__REQUIREMENT__:
Find the line with "reduzir a carga tributária" and the line with "Jetzt testen" in the entries below; output exactly those two lines, every line between them, and no others.

### THE INPUT

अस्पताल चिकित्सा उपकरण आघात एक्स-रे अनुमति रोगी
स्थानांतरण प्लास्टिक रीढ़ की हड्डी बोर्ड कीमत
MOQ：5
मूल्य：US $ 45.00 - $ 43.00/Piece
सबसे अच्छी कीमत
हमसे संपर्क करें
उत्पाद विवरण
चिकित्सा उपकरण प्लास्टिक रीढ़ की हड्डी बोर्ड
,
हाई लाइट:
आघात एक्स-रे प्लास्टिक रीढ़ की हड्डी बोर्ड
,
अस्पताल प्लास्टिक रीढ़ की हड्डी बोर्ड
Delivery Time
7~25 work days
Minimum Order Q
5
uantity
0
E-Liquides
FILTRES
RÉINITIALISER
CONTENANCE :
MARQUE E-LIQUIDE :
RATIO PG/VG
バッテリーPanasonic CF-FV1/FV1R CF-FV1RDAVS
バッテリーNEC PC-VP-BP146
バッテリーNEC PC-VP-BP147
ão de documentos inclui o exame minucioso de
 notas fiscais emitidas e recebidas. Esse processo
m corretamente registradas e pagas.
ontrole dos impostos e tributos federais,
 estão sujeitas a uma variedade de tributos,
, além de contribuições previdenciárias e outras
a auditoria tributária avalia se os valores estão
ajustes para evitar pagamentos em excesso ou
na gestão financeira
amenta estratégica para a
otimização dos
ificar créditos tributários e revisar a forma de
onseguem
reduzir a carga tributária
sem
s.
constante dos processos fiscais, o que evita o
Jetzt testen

######
### THE INPUT

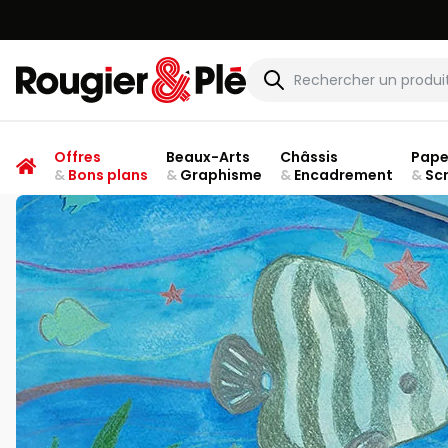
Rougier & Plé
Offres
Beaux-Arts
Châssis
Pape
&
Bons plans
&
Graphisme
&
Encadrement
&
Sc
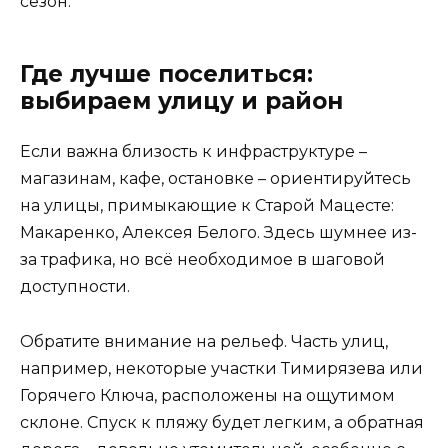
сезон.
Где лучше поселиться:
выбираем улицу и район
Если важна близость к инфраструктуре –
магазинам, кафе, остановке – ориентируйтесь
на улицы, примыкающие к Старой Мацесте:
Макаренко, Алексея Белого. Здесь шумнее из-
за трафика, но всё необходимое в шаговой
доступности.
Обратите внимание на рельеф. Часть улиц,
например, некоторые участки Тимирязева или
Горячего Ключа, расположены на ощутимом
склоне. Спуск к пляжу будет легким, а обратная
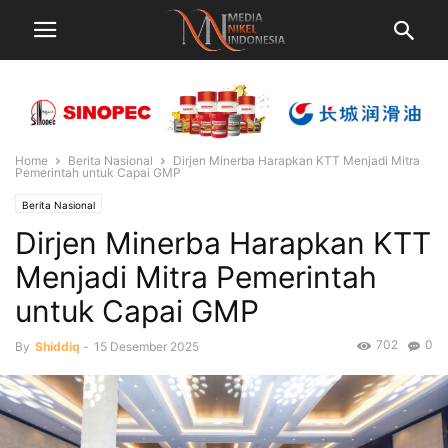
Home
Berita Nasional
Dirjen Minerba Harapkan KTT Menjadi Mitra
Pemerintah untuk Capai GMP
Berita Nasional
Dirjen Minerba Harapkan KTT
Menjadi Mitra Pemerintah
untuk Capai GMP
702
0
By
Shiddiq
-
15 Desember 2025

######

__SOLUTION TO THE PROBLEM__:
reduzir a carga tributária
sem
s.
constante dos processos fiscais, o que evita o
Jetzt testen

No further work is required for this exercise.